Seit ein paar Tagen tobt in Berlin mal wieder die Kopftuch-Debatte. Auslöser ist eine junge Muslima, die sich samt Kopftuch auf eine Stelle als Referendarin im Bezirksamt Neukölln beworben hatte. Das Bezirksamt Neukölln bat sich nach der Vorstellung Bedenkzeit aus, da das Land Berlin dem Neutralitätsgesetz verpflichtet ist. In der sehr strengen Auslegung der Berliner sind neben Lehrern auch z.B. Richterinnen und Polizistinnen verpflichtet, „weltanschauliche Neutralität“ zu wahren. Ausgenommen sind übrigens ausdrücklich Ausbildungssituationen. Die Sache wurde publik, weil die junge Frau bloggt. Kurz darauf entschloss sich das Bezirksamt zuzusagen, da hatte die Juristin aber bereits einen anderen Job zugesagt. Was jetzt als noch empörender empfunden wird.
Das Hin und Her der gegenseitigen Beschuldigungen mal beiseite lassend: Was genau wollen wir eigentlich von unseren jungen muslimischen Frauen?
Sie sollen lernen, eine Ausbildung machen, womöglich studieren, ihr eigenes Geld verdienen und auf eigenen Füßen stehen. Sie sollen Teil der Gesellschaft sein, in die sie zumeist geboren wurden – in der sie aber zumindest aufgewachsen sind. So hätten wir es gerne.
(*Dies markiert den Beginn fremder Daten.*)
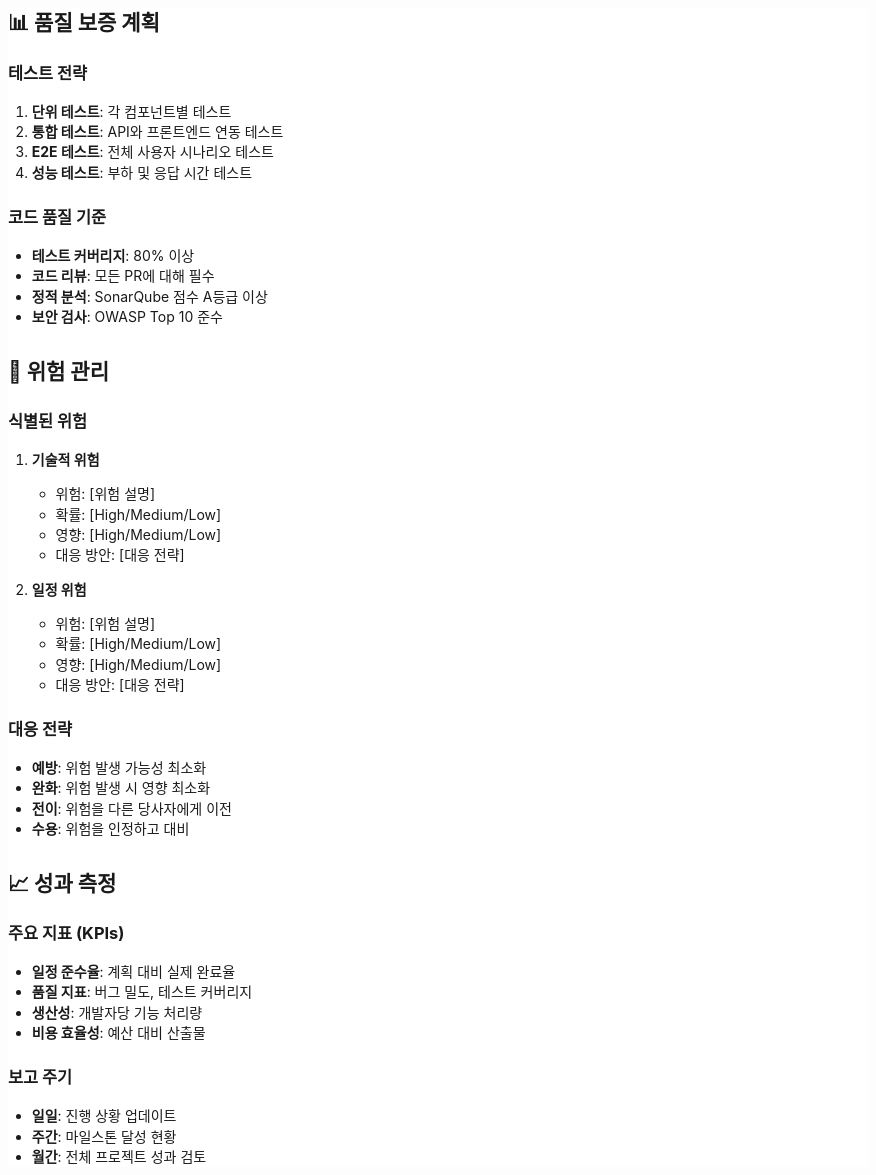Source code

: ## 📊 품질 보증 계획

### 테스트 전략
1. **단위 테스트**: 각 컴포넌트별 테스트
2. **통합 테스트**: API와 프론트엔드 연동 테스트
3. **E2E 테스트**: 전체 사용자 시나리오 테스트
4. **성능 테스트**: 부하 및 응답 시간 테스트

### 코드 품질 기준
- **테스트 커버리지**: 80% 이상
- **코드 리뷰**: 모든 PR에 대해 필수
- **정적 분석**: SonarQube 점수 A등급 이상
- **보안 검사**: OWASP Top 10 준수

## 🚨 위험 관리

### 식별된 위험
1. **기술적 위험**
   - 위험: [위험 설명]
   - 확률: [High/Medium/Low]
   - 영향: [High/Medium/Low]
   - 대응 방안: [대응 전략]

2. **일정 위험**
   - 위험: [위험 설명]
   - 확률: [High/Medium/Low]
   - 영향: [High/Medium/Low]
   - 대응 방안: [대응 전략]

### 대응 전략
- **예방**: 위험 발생 가능성 최소화
- **완화**: 위험 발생 시 영향 최소화
- **전이**: 위험을 다른 당사자에게 이전
- **수용**: 위험을 인정하고 대비

## 📈 성과 측정

### 주요 지표 (KPIs)
- **일정 준수율**: 계획 대비 실제 완료율
- **품질 지표**: 버그 밀도, 테스트 커버리지
- **생산성**: 개발자당 기능 처리량
- **비용 효율성**: 예산 대비 산출물

### 보고 주기
- **일일**: 진행 상황 업데이트
- **주간**: 마일스톤 달성 현황
- **월간**: 전체 프로젝트 성과 검토
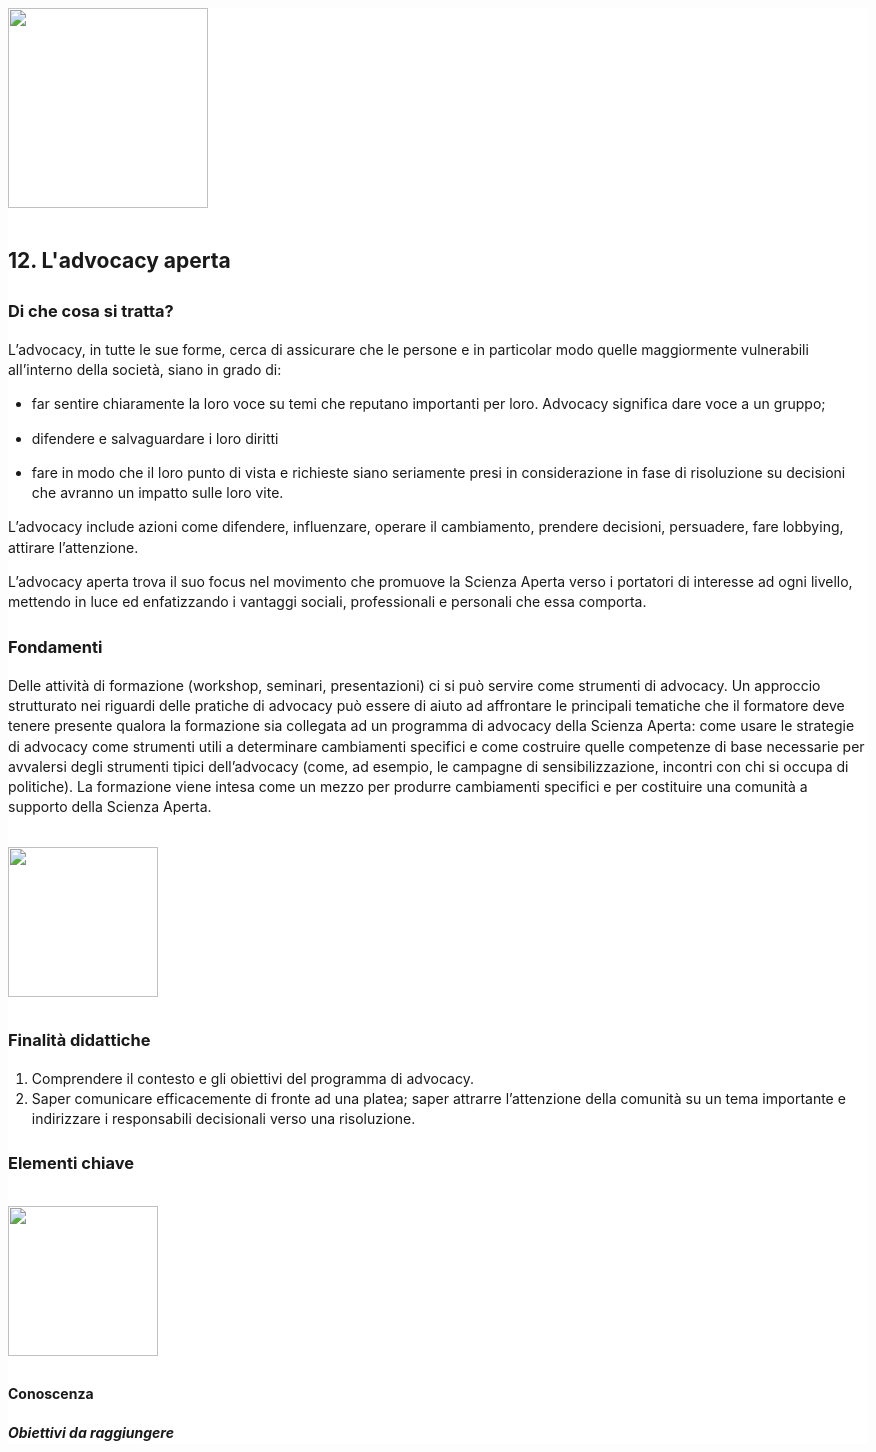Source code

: ## <img src="/Images/Icons/shout.png" width="200" height="200" />
## 12. L'advocacy aperta

### Di che cosa si tratta? 

L’advocacy, in tutte le sue forme, cerca di assicurare che le persone e in particolar modo quelle maggiormente vulnerabili all’interno della società, siano in grado di:

* far sentire chiaramente la loro voce su temi che reputano importanti per loro. Advocacy significa dare voce a un gruppo;

* difendere e salvaguardare i loro diritti

* fare in modo che il loro punto di vista e richieste siano seriamente presi in considerazione in fase di risoluzione su decisioni che avranno un impatto sulle loro vite.

L’advocacy include azioni come difendere, influenzare, operare il cambiamento, prendere decisioni, persuadere, fare lobbying, attirare l’attenzione.

L’advocacy aperta trova il suo focus nel movimento che promuove la Scienza Aperta verso i portatori di interesse ad ogni livello, mettendo in luce ed enfatizzando i vantaggi sociali, professionali e personali che essa comporta.

### Fondamenti

Delle attività di formazione \(workshop, seminari, presentazioni\) ci si può servire come strumenti di advocacy. Un approccio strutturato nei riguardi delle pratiche di advocacy può essere di aiuto ad affrontare le principali tematiche che il formatore deve tenere presente qualora la formazione sia collegata ad un programma di advocacy della Scienza Aperta: come usare le strategie di advocacy come strumenti utili a determinare cambiamenti specifici e come costruire quelle competenze di base necessarie per avvalersi degli strumenti tipici dell’advocacy (come, ad esempio, le campagne di sensibilizzazione, incontri con chi si occupa di politiche). La formazione viene intesa come un mezzo per produrre cambiamenti specifici e per costituire una comunità a supporto della Scienza Aperta. 

## <img src="/Images/Icons/finish.png" width="150" height="150" />
### Finalità didattiche

1. Comprendere il contesto e gli obiettivi del programma di advocacy.
2. Saper comunicare efficacemente di fronte ad una platea; saper attrarre l’attenzione della comunità su un tema importante e indirizzare i responsabili decisionali verso una risoluzione. 

### Elementi chiave

## <img src="/Images/Icons/brain.png" width="150" height="150" />
#### Conoscenza

##### Obiettivi da raggiungere
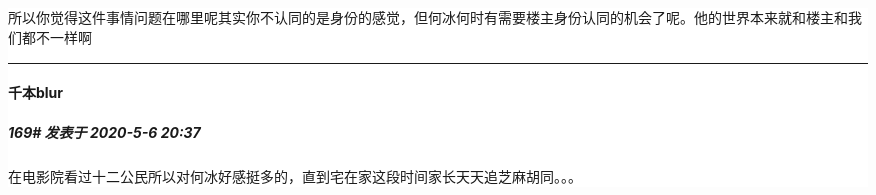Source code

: 所以你觉得这件事情问题在哪里呢其实你不认同的是身份的感觉，但何冰何时有需要楼主身份认同的机会了呢。他的世界本来就和楼主和我们都不一样啊








*****

####  千本blur  
##### 169#       发表于 2020-5-6 20:37




在电影院看过十二公民所以对何冰好感挺多的，直到宅在家这段时间家长天天追芝麻胡同。。。





                                            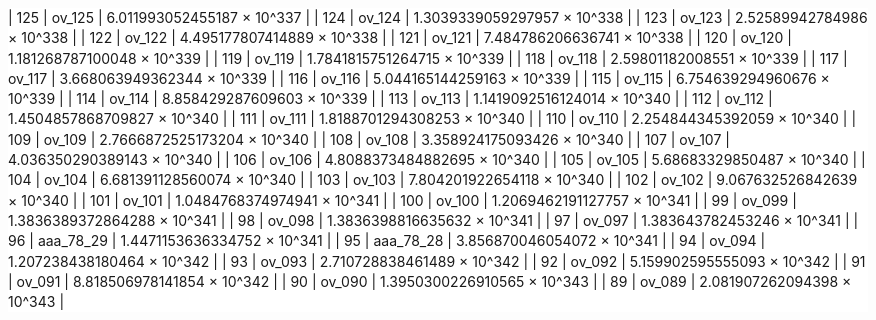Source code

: | 125 | ov_125 | 6.011993052455187 × 10^337 |
| 124 | ov_124 | 1.3039339059297957 × 10^338 |
| 123 | ov_123 | 2.52589942784986 × 10^338 |
| 122 | ov_122 | 4.495177807414889 × 10^338 |
| 121 | ov_121 | 7.484786206636741 × 10^338 |
| 120 | ov_120 | 1.181268787100048 × 10^339 |
| 119 | ov_119 | 1.7841815751264715 × 10^339 |
| 118 | ov_118 | 2.59801182008551 × 10^339 |
| 117 | ov_117 | 3.668063949362344 × 10^339 |
| 116 | ov_116 | 5.044165144259163 × 10^339 |
| 115 | ov_115 | 6.754639294960676 × 10^339 |
| 114 | ov_114 | 8.858429287609603 × 10^339 |
| 113 | ov_113 | 1.1419092516124014 × 10^340 |
| 112 | ov_112 | 1.4504857868709827 × 10^340 |
| 111 | ov_111 | 1.8188701294308253 × 10^340 |
| 110 | ov_110 | 2.254844345392059 × 10^340 |
| 109 | ov_109 | 2.7666872525173204 × 10^340 |
| 108 | ov_108 | 3.358924175093426 × 10^340 |
| 107 | ov_107 | 4.036350290389143 × 10^340 |
| 106 | ov_106 | 4.8088373484882695 × 10^340 |
| 105 | ov_105 | 5.68683329850487 × 10^340 |
| 104 | ov_104 | 6.681391128560074 × 10^340 |
| 103 | ov_103 | 7.804201922654118 × 10^340 |
| 102 | ov_102 | 9.067632526842639 × 10^340 |
| 101 | ov_101 | 1.0484768374974941 × 10^341 |
| 100 | ov_100 | 1.2069462191127757 × 10^341 |
| 99 | ov_099 | 1.3836389372864288 × 10^341 |
| 98 | ov_098 | 1.3836398816635632 × 10^341 |
| 97 | ov_097 | 1.383643782453246 × 10^341 |
| 96 | aaa_78_29 | 1.4471153636334752 × 10^341 |
| 95 | aaa_78_28 | 3.856870046054072 × 10^341 |
| 94 | ov_094 | 1.207238438180464 × 10^342 |
| 93 | ov_093 | 2.710728838461489 × 10^342 |
| 92 | ov_092 | 5.159902595555093 × 10^342 |
| 91 | ov_091 | 8.818506978141854 × 10^342 |
| 90 | ov_090 | 1.3950300226910565 × 10^343 |
| 89 | ov_089 | 2.081907262094398 × 10^343 |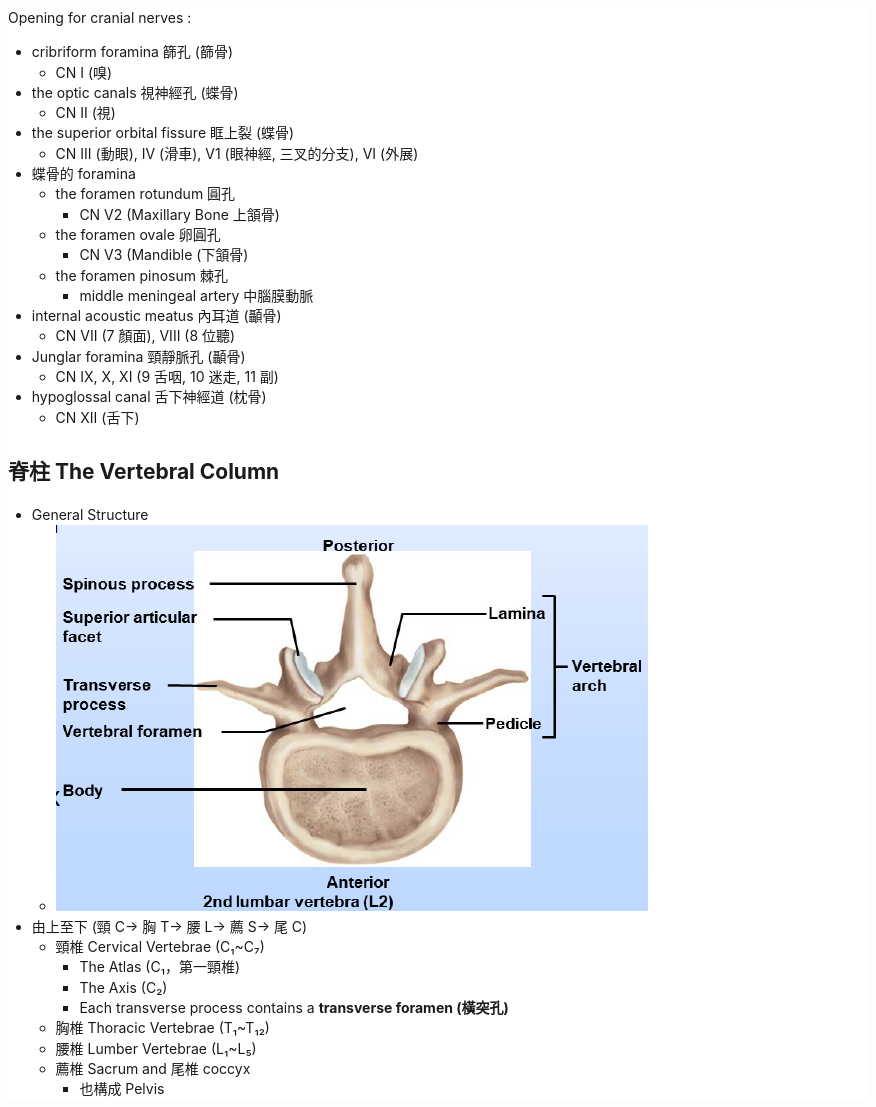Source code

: Opening for cranial nerves : 

- cribriform foramina 篩孔 (篩骨)
  - CN I (嗅)
- the optic canals 視神經孔 (蝶骨)
  - CN II (視)
- the superior orbital fissure 眶上裂 (蝶骨)
  - CN III (動眼), IV (滑車), V1 (眼神經, 三叉的分支), VI (外展)
- 蝶骨的 foramina
  - the foramen rotundum 圓孔
    - CN V2 (Maxillary Bone 上頷骨)
  - the foramen ovale 卵圓孔
    - CN V3 (Mandible (下頷骨)
  - the foramen pinosum 棘孔
    - middle meningeal artery 中腦膜動脈
- internal acoustic meatus 內耳道 (顳骨)
  - CN VII (7 顏面), VIII (8 位聽)
- Junglar foramina 頸靜脈孔 (顳骨)
  - CN IX, X, XI (9 舌咽, 10 迷走, 11 副)
- hypoglossal canal 舌下神經道 (枕骨)
  - CN XII (舌下)



## 脊柱 The Vertebral Column

- General Structure
  - ![](07_The_Axial_Skeleton.assets/f1407e8e7192722b45e885604da305a0.png)
- 由上至下 (頸 C→ 胸 T→ 腰 L→ 薦 S→ 尾 C)
  - 頸椎 Cervical Vertebrae (C₁~C₇)
    - The Atlas (C₁，第一頸椎)
    - The Axis (C₂)
    - Each transverse process contains a **transverse foramen (橫突孔)**
  - 胸椎 Thoracic Vertebrae (T₁~T₁₂)
  - 腰椎 Lumber Vertebrae (L₁~L₅)
  - 薦椎 Sacrum and 尾椎 coccyx
    - 也構成 Pelvis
Wollen wir sie dann wirklich von vornherein aus bestimmten Bereichen ausschließen? Sollen sie alle bei Aldi Regal einräumen? Oliven verkaufen? Oder mit 18 heiraten, weil sie ohnehin keine Aussicht auf eine berufliche Karriere haben? Wo bleibt der bürgerliche Emanzipationsgedanke?
Man muss Kopftücher nicht schön finden. Man kann vermuten, dass das Tragen derselben einem antiquierten Frauen- und Gesellschaftsbild entspringt. Man kann sich an sich empören, falls ein junges Mädchen gedrängt wird, Kopftuch zu tragen.
Doch solange eine Richterin mit Kopftuch sich ans Bürgerliche Gesetzbuch hält, solange ein Polizist mit Kippa unsere Rechtsordnung vertritt, solange eine Lehrerin im Habit anderen Anschauungen gegenüber Neutralität und Toleranz walten lässt – wen schert’s? Sie sind alle Teil unserer Gesellschaft, die wir zurecht als offen und pluralistisch empfinden.